We are becoming a nation of planners living quantified lives. But life accumulates competing risks. By preventing heart disease and cancer, we live longer and so increase our risk of suffering cognitive losses so disabling that our caregivers then have to decide not just how, but how long, we will live. The bioethicist Dena Davis has argued that emerging biomarkers that may someday predict whether one is developing the earliest pathology of Alzheimer’s disease (like brain amyloid, measured with a PET scan) are an opportunity for people to schedule their suicide. Or at least start smoking.
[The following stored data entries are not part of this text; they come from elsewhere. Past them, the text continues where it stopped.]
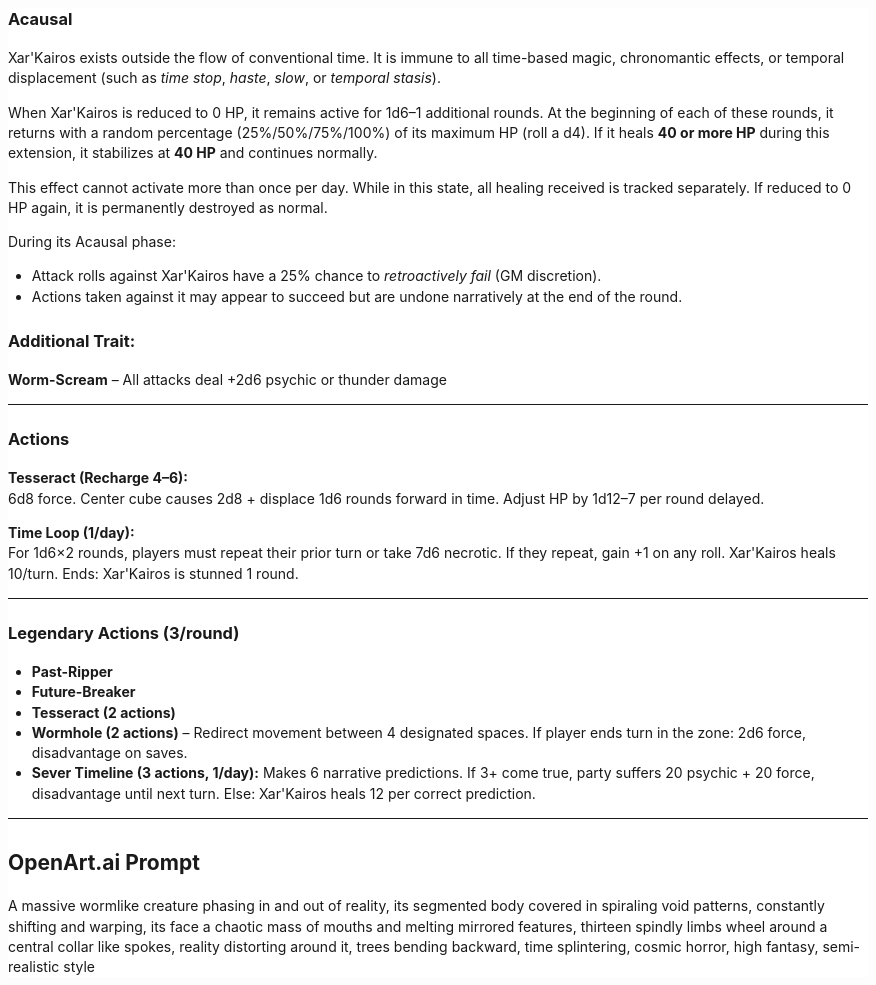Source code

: 
### Acausal

Xar'Kairos exists outside the flow of conventional time. It is immune to all time-based magic, chronomantic effects, or temporal displacement (such as *time stop*, *haste*, *slow*, or *temporal stasis*).

When Xar'Kairos is reduced to 0 HP, it remains active for 1d6–1 additional rounds. At the beginning of each of these rounds, it returns with a random percentage (25%/50%/75%/100%) of its maximum HP (roll a d4). If it heals **40 or more HP** during this extension, it stabilizes at **40 HP** and continues normally.

This effect cannot activate more than once per day. While in this state, all healing received is tracked separately. If reduced to 0 HP again, it is permanently destroyed as normal.

During its Acausal phase:
- Attack rolls against Xar'Kairos have a 25% chance to *retroactively fail* (GM discretion).
- Actions taken against it may appear to succeed but are undone narratively at the end of the round.


### Additional Trait:  
**Worm-Scream** – All attacks deal +2d6 psychic or thunder damage

---

### Actions

**Tesseract (Recharge 4–6):**  
6d8 force. Center cube causes 2d8 + displace 1d6 rounds forward in time. Adjust HP by 1d12–7 per round delayed.

**Time Loop (1/day):**  
For 1d6×2 rounds, players must repeat their prior turn or take 7d6 necrotic. If they repeat, gain +1 on any roll. Xar'Kairos heals 10/turn. Ends: Xar'Kairos is stunned 1 round.

---

### Legendary Actions (3/round)

- **Past-Ripper**
- **Future-Breaker**
- **Tesseract (2 actions)**
- **Wormhole (2 actions)** – Redirect movement between 4 designated spaces. If player ends turn in the zone: 2d6 force, disadvantage on saves.
- **Sever Timeline (3 actions, 1/day):** Makes 6 narrative predictions. If 3+ come true, party suffers 20 psychic + 20 force, disadvantage until next turn. Else: Xar'Kairos heals 12 per correct prediction.

---

## OpenArt.ai Prompt

A massive wormlike creature phasing in and out of reality, its segmented body covered in spiraling void patterns, constantly shifting and warping, its face a chaotic mass of mouths and melting mirrored features, thirteen spindly limbs wheel around a central collar like spokes, reality distorting around it, trees bending backward, time splintering, cosmic horror, high fantasy, semi-realistic style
我们成了一个过着量化生活的计划者之国。但是生活会积累各种互相冲突的风险。通过心脏病和癌症预防,我们的寿命更长了,但这同时也增加了丧失认知能力的风险,患者会完全丧失生活能力,必须由照顾他们的人去决定他们该活多长、该怎样活。生物伦理学家蒂娜·戴维斯(Dena Davis)说,目前正在发展的生物标记技术或许有一天可以预测出一个人是否会出现阿兹海默症的早期症状(比如通过PET扫描脑淀粉样蛋白),这或许会使一些人去规划自杀——或者至少是开始吸烟。
Our culture of aging is one of extremes. You are either healthy and executing vigorous efforts to build your health account, or you are dying. And yet, as we start to “ache in the places where [we] used to play,” as one of Mr. Cohen’s songs puts it, we want to focus on the present. Many of my older patients and their caregivers complain that they spend their days going from one doctor visit to the next, and data from the National Health Interview Survey suggests one reason. Among older adults whose nine-year mortality risk is 75 percent or greater, from one-third to as many as one-half are still receiving cancer-screening tests that are no longer recommended.
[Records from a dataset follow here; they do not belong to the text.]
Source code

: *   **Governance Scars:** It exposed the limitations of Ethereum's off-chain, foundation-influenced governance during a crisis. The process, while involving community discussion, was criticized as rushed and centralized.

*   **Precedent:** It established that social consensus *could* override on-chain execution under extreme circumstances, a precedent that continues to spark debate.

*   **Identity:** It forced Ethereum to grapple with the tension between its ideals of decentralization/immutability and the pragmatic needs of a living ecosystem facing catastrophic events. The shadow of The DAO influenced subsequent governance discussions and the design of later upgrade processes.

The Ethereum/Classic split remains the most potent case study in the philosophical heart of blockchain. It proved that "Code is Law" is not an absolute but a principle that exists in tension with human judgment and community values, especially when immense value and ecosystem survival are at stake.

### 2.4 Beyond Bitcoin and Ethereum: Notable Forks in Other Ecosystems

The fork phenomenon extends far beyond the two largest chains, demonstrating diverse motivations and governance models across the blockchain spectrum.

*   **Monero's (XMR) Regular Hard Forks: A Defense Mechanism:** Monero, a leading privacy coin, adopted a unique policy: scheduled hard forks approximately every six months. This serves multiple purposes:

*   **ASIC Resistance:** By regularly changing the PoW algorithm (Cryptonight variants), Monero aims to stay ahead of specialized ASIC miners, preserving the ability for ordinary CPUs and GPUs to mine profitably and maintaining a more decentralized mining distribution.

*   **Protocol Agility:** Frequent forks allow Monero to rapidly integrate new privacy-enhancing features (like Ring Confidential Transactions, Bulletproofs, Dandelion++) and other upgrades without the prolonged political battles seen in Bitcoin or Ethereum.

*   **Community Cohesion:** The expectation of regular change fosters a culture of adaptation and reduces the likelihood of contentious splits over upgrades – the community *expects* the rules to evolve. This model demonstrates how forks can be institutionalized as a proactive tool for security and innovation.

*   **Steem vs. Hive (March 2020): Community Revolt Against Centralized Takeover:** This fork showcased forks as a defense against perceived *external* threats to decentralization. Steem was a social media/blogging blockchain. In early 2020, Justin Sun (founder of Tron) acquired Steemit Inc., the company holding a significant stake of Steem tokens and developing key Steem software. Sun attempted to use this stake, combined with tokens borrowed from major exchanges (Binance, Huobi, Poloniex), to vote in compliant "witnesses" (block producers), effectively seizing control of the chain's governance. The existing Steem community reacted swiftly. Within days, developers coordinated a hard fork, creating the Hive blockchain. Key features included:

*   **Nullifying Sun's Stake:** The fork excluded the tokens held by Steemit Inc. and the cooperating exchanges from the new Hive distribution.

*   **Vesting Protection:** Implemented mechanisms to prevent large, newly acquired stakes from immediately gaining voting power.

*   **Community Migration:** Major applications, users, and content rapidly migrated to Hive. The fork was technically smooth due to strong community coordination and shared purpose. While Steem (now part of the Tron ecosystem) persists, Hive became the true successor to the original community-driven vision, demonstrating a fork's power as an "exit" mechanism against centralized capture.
我们的老龄文化是在走极端。你要么就保持健康,并且积极努力,建立自己的健康账户,要么你就死。然而,正当我们开始如科恩的歌中所唱:“在我们曾经嬉戏的地方受苦”,我们也想关注当下。我有很多老年病人,他们和他们的照顾者常常抱怨整天都在到处求医问药,国民健康访问调查(National Health Interview Survey)的数据提供了一个原因——在那些9年内死亡风险达到75%或以上的老年人中,有1/3到一半的人仍在接受对他们来说并不推荐的癌症筛查。
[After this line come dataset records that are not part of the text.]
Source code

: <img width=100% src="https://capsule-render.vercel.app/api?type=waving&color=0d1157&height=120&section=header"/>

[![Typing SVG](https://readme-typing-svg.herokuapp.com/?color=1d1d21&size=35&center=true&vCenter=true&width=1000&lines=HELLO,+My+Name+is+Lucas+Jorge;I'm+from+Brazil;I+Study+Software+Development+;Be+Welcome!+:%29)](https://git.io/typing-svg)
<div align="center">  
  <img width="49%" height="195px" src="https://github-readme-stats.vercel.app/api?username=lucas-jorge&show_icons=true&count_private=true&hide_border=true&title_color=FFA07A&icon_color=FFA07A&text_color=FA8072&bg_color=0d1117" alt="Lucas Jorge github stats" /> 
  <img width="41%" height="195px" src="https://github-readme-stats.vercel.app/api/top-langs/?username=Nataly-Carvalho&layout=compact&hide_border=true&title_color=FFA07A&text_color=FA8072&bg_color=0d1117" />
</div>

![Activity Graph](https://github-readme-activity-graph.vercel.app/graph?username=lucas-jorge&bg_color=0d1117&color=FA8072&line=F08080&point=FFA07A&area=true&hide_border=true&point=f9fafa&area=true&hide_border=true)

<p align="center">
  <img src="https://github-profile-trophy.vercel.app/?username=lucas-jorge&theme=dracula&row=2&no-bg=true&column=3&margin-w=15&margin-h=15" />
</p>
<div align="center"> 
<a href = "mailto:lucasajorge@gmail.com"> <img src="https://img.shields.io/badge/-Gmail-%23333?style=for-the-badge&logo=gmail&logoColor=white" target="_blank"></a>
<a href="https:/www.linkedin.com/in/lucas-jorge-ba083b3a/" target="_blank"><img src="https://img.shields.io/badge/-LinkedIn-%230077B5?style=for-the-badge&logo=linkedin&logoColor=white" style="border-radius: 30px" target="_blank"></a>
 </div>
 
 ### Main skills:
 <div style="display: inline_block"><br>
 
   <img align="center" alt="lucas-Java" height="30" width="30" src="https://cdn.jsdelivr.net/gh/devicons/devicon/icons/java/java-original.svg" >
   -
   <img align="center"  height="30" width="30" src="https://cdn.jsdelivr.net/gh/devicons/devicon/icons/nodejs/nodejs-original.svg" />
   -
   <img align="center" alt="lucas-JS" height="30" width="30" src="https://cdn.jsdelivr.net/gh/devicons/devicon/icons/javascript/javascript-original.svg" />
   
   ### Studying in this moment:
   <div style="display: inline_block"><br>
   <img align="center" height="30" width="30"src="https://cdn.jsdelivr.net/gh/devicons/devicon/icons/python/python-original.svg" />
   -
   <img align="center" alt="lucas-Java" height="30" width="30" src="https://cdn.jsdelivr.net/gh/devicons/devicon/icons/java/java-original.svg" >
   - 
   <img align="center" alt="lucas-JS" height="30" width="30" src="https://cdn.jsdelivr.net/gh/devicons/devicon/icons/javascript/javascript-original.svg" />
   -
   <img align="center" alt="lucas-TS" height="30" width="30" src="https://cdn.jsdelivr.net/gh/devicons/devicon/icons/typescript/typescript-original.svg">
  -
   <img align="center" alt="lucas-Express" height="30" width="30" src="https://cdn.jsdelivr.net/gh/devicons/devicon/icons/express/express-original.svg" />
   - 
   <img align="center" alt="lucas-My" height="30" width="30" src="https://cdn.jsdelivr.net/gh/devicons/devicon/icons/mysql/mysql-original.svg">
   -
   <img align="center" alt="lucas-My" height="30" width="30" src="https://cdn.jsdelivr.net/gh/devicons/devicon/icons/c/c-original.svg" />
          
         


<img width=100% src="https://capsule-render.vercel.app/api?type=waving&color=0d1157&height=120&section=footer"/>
I don’t plan to celebrate my 80th birthday with a cigarette or a colonoscopy, and I don’t want my aging experience reduced to an online, actuarial accounting exercise. I recently gave a talk about Alzheimer’s disease to a community group. During the question and answer session, one man exclaimed, “Why doesn’t Medicare pay us all to have dinner and two glasses of wine once a week with friends?” What he was getting at is that we desire not simply to pursue life, but happiness, and that medicine is important, but it’s not the only means to this happiness. A national investment in communities and services that improve the quality of our aging lives might help us to achieve this. Perhaps, instead of Death Panels, we can start talking about Pleasure Panels.
我并不打算用香烟或结肠镜检查来庆祝我的80岁生日,我也不希望我的衰老体验会仅仅变成网上的精算数据。最近,我在一个社区团体内做了一次关于阿兹海默症的讲演。在问答环节,一个人大声说:“老年医疗保险为什么不付我们每周一次与朋友共进晚餐,再来两杯红酒的钱。”他的意思是责备我们不只是想要活着,还想幸福地活着,医药很重要,但并不是获得这种幸福的唯一手段。一项在社区和服务业内的全国调查表明,提高老年生活质量或许能帮助我们获取这种幸福。或许我们应该开始讨论“快乐项目”而不是“死亡项目”(Death Panels,美国民众对奥巴马医改不信任的代称——译注)了。